Chicago’s defense has been awesome in the first month of the season. They’re among the best in the league in nearly every category that matters, and are ranked first overall in DVOA. Now I want to look a little more closely at how well they’re performing against both the run and pass in different areas of the field.


Defending The Run

Chicago’s run defense was solid in 2017, but it has been fantastic so far in 2018. They have shut opposing run games down, and they’ve done it pretty much across the board, as we can see below.

Here’s the data for Chicago’s rushing defense by zone, courtesy of the NFL Game Statistics and Information System. The line at the bottom is the line of scrimmage, runs are split into 7 zones, and attempts and yards per carry are listed for each zone, with ranks relative to the rest of the NFL in parentheses. The height of the bar is proportional to yards per carry, and bars are colored green for top 10, red for bottom 10, and yellow for middle 12. Note expected yards per carry varies by region, so the colors are relative to their peers in that region.

A few thoughts:

  • That’s a whole lot of green.
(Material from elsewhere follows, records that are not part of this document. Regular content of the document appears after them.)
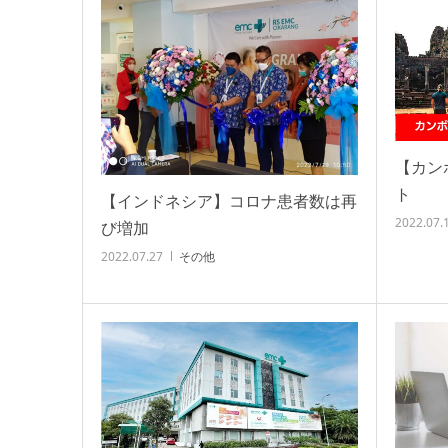
【カン
ト
【インドネシア】コロナ患者数は再
2022.07.
び増加
2022.07.27
その他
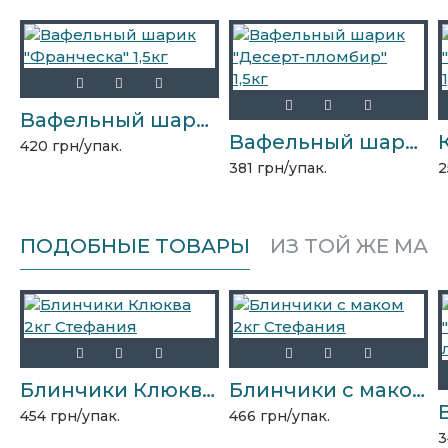
Вафельный шарик "Франческа" 1,5кг
Вафельный шарик "Десерт-пломбир" 1,5кг
420 грн/упак.
381 грн/упак.
2
ПОДОБНЫЕ ТОВАРЫ
ИЗ ТОЙ ЖЕ МАР
Блинчики Клюква 2кг Стефания
Блинчики с маком 2кг Стефания
454 грн/упак.
466 грн/упак.
3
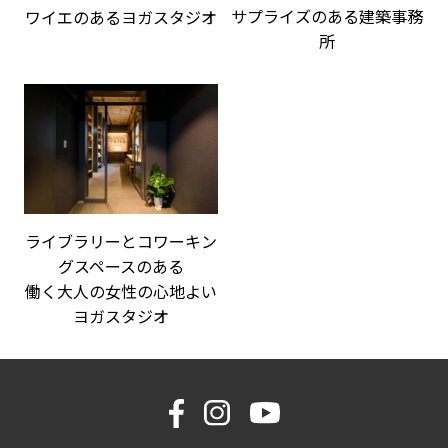
サプライズのある建築事務
ワイエのあるヨガスタジオ
所
ライブラリーとコワーキン
グスペースのある
働く大人の女性の心地よい
ヨガスタジオ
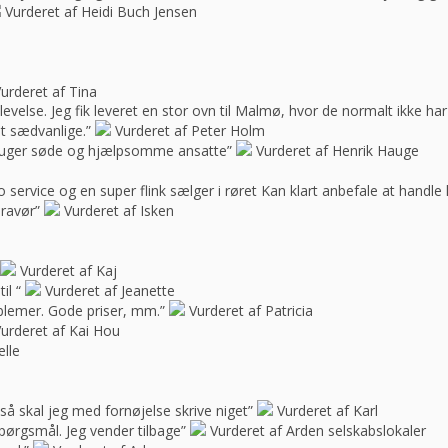
Vurderet af Heidi Buch Jensen
urderet af Tina
oplevelse. Jeg fik leveret en stor ovn til Malmø, hvor de normalt ikke h
t sædvanlige.”
Vurderet af Peter Holm
f bruger søde og hjælpsomme ansatte”
Vurderet af Henrik Hauge
 service og en super flink sælger i røret Kan klart anbefale at handle 
bravør”
Vurderet af Isken
Vurderet af Kaj
il “
Vurderet af Jeanette
blemer. Gode priser, mm.”
Vurderet af Patricia
urderet af Kai Hou
elle
e, så skal jeg med fornøjelse skrive niget”
Vurderet af Karl
spørgsmål. Jeg vender tilbage”
Vurderet af Arden selskabslokaler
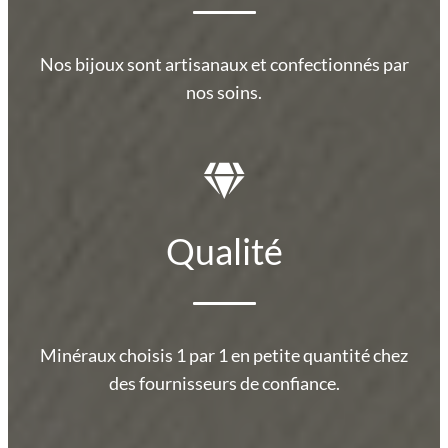
Nos bijoux sont artisanaux et confectionnés par
nos soins.
Qualité
Minéraux choisis 1 par 1 en petite quantité chez
des fournisseurs de confiance.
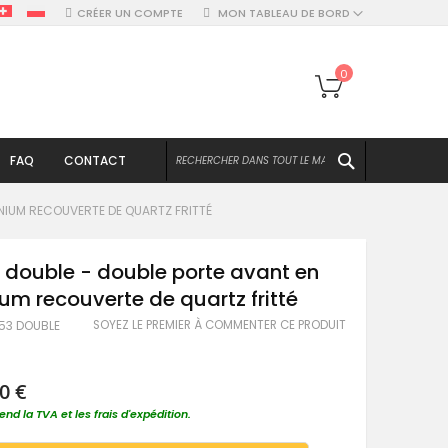
CRÉER UN COMPTE
MON TABLEAU DE BORD
Mon panier
0
CHERCHER
FAQ
CONTACT
INIUM RECOUVERTE DE QUARTZ FRITTÉ
 double - double porte avant en
um recouverte de quartz fritté
SOYEZ LE PREMIER À COMMENTER CE PRODUIT
V53 DOUBLE
0 €
nd la TVA et les frais d'expédition.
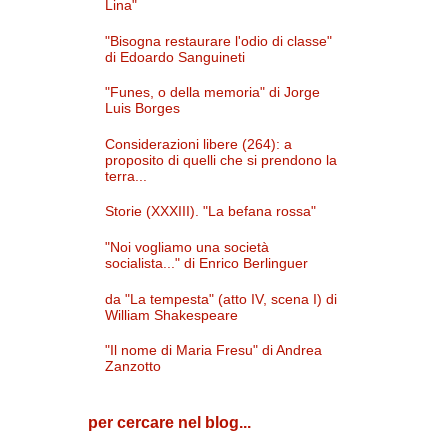
Lina"
"Bisogna restaurare l'odio di classe"
di Edoardo Sanguineti
"Funes, o della memoria" di Jorge
Luis Borges
Considerazioni libere (264): a
proposito di quelli che si prendono la
terra...
Storie (XXXIII). "La befana rossa"
"Noi vogliamo una società
socialista..." di Enrico Berlinguer
da "La tempesta" (atto IV, scena I) di
William Shakespeare
"Il nome di Maria Fresu" di Andrea
Zanzotto
per cercare nel blog...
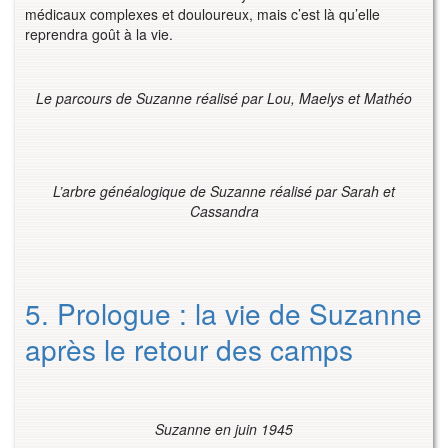
médicaux complexes et douloureux, mais c’est là qu’elle
reprendra goût à la vie.
Le parcours de Suzanne réalisé par Lou, Maelys et Mathéo
L’arbre généalogique de Suzanne réalisé par Sarah et
Cassandra
5. Prologue : la vie de Suzanne
après le retour des camps
Suzanne en juin 1945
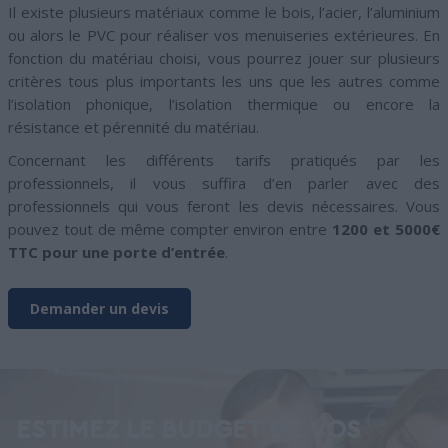
Il existe plusieurs matériaux comme le bois, l’acier, l’aluminium
ou alors le PVC pour réaliser vos menuiseries extérieures. En
fonction du matériau choisi, vous pourrez jouer sur plusieurs
critères tous plus importants les uns que les autres comme
l’isolation phonique, l’isolation thermique ou encore la
résistance et pérennité du matériau.
Concernant les différents tarifs pratiqués par les
professionnels, il vous suffira d’en parler avec des
professionnels qui vous feront les devis nécessaires. Vous
pouvez tout de même compter environ entre
1200 et 5000€
TTC pour une porte d’entrée
.
Demander un devis
ESTIMEZ LE BUDGET DE VOS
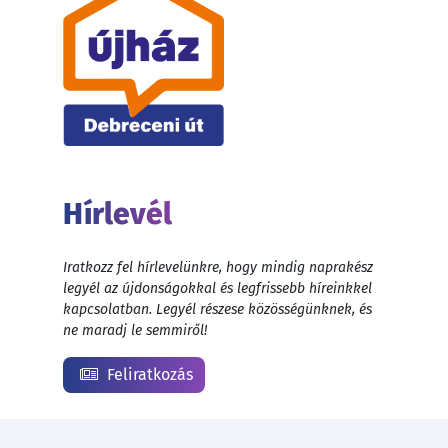
Hírlevél
Iratkozz fel hírlevelünkre, hogy mindig naprakész
legyél az újdonságokkal és legfrissebb híreinkkel
kapcsolatban. Legyél részese közösségünknek, és
ne maradj le semmiről!
Feliratkozás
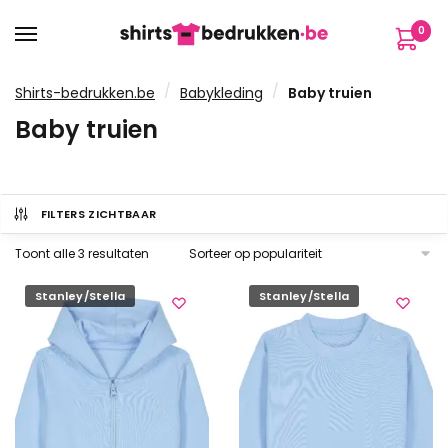
Verder
Ga
0
naar
naar
navigatie
de
inhoud
/
/
Shirts-bedrukken.be
Babykleding
Baby truien
Baby truien
FILTERS ZICHTBAAR
Gesorteerd
Toont alle 3 resultaten
op
populariteit
Stanley/Stella
Stanley/Stella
Awesome. Last year’s version featured a lot more yellow and red. This is a good time to remind you that Khalil Mack is an elite run defender in addition to being one of the best pass rushers in the league.
  • Speaking of Khalil Mack, he and Akiem Hicks usually line up opposite the RG and RT. Notice where defenses are running towards? There are 38 runs to the left side – away from Mack and Hicks -compared to 21 towards them on the right.